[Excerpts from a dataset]
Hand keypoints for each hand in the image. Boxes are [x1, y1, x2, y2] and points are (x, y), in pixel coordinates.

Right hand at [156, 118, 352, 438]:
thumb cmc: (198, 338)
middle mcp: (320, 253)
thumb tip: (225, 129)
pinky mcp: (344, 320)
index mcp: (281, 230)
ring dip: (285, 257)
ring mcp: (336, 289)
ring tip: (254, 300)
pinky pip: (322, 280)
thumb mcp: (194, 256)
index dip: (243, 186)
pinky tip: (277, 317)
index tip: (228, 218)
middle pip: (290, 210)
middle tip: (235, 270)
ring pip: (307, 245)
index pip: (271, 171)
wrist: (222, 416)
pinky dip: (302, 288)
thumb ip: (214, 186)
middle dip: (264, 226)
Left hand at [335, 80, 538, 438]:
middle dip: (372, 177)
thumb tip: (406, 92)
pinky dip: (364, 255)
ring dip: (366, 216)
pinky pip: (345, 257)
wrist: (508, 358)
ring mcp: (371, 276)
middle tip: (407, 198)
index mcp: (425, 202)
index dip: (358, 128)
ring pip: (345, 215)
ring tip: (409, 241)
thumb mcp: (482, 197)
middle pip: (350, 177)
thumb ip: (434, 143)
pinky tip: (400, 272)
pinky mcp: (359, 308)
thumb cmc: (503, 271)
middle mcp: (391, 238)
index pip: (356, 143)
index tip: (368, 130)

TASK TO CARRY OUT
Set down exactly the lines that begin with the one containing "thumb tip: (406, 92)" and end with the last line above, and no others.

COMPLETED EXERCISE
thumb tip: (406, 92)
pinky dip: (364, 255)
ring dip: (366, 216)
pinky pip: (345, 257)
wrist: (508, 358)
ring mcp: (371, 276)
middle tip: (407, 198)
index mcp: (425, 202)
index dip: (358, 128)
ring pip: (345, 215)
ring tip: (409, 241)
thumb mcp: (482, 197)
middle pip: (350, 177)
thumb ip: (434, 143)
pinky tip: (400, 272)
pinky mcp: (359, 308)
thumb cmc: (503, 271)
middle mcp: (391, 238)
index pip: (356, 143)
index tip: (368, 130)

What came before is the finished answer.